→ What you are asked to do:
Select every line of the material that contains the word "Google" and copy those lines. The match must be case-sensitive.

━━━━━━

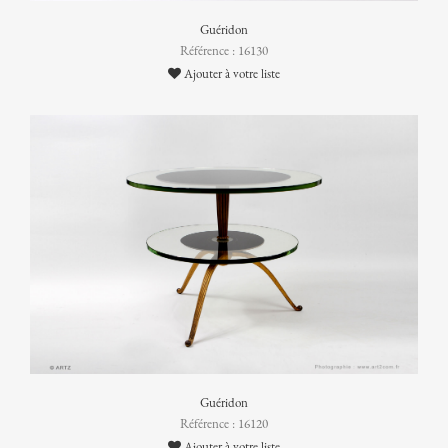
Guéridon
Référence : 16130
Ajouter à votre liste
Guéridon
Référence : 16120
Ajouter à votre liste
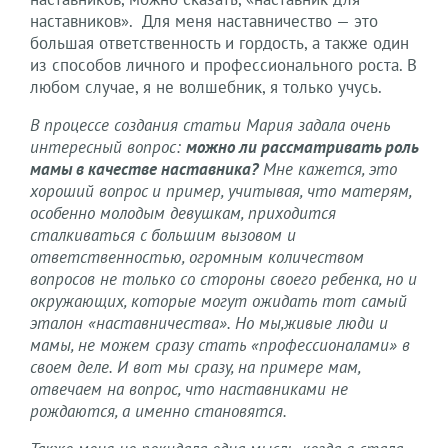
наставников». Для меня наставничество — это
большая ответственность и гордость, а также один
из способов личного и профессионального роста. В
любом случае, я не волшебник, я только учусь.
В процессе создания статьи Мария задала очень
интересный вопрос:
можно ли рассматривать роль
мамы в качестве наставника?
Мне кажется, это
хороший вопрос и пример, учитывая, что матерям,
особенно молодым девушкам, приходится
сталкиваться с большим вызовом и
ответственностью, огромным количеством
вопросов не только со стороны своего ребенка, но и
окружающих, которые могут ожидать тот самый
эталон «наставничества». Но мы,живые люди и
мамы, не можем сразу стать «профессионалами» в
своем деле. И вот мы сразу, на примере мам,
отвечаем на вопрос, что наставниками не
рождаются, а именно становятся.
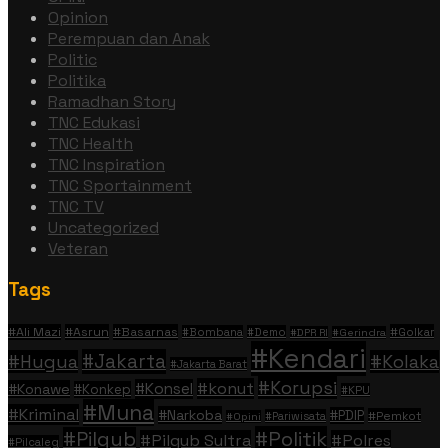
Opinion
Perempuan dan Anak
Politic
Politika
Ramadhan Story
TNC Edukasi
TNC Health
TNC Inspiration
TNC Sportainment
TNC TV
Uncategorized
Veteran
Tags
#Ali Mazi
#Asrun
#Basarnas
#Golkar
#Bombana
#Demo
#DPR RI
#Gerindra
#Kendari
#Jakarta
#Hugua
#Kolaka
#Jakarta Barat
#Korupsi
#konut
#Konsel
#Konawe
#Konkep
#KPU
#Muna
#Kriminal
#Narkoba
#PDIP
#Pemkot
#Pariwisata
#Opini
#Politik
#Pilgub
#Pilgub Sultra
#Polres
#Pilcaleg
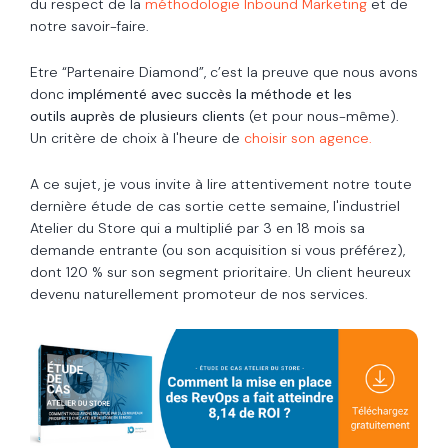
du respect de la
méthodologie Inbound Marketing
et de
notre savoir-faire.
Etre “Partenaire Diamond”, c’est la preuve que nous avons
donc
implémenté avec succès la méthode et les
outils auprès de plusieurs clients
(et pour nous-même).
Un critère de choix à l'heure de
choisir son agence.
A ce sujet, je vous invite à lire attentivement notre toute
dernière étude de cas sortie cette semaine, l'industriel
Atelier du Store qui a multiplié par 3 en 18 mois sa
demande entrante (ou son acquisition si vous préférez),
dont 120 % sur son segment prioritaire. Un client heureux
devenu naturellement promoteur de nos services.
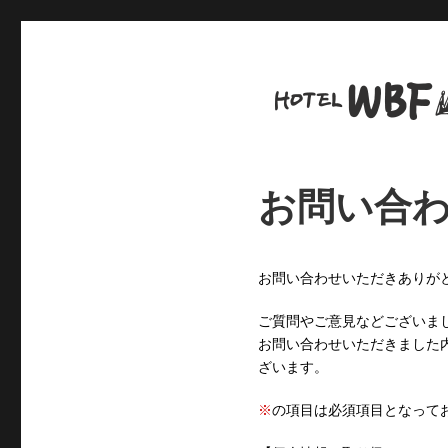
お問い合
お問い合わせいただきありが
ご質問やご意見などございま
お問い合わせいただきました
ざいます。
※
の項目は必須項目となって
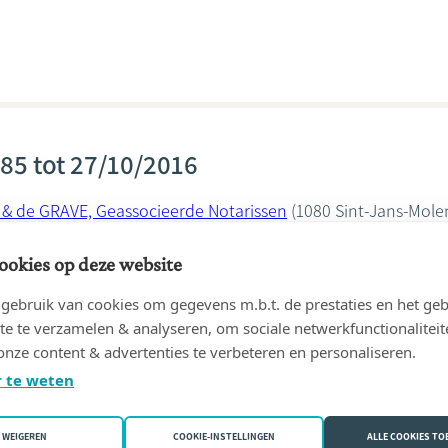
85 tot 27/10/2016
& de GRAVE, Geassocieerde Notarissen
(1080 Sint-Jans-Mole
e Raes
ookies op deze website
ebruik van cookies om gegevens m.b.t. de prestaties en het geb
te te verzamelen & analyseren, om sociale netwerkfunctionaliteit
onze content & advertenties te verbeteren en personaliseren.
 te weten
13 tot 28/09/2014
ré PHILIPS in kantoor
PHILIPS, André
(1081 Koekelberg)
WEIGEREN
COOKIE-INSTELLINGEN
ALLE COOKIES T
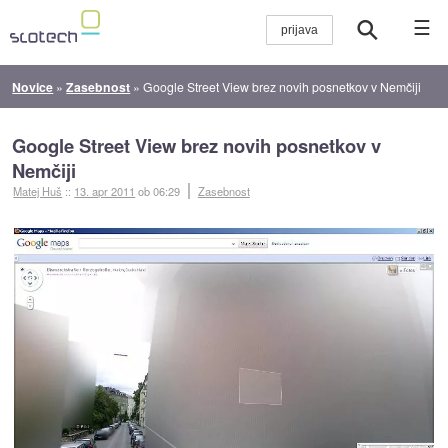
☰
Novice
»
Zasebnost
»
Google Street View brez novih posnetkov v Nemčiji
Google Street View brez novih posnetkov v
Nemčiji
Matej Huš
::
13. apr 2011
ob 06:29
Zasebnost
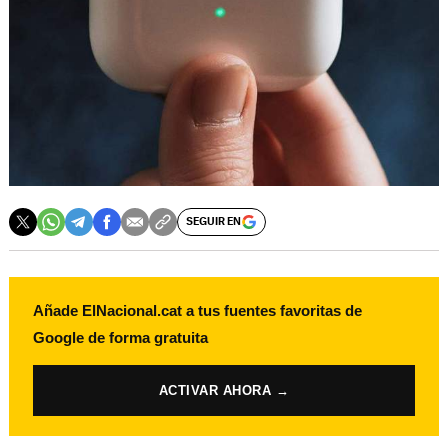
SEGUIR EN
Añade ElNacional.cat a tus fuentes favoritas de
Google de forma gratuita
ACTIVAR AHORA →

━━━━━━

→ Answer for the task:
Google Street View brez novih posnetkov v Nemčiji
Google Street View brez novih posnetkov v
Google de forma gratuita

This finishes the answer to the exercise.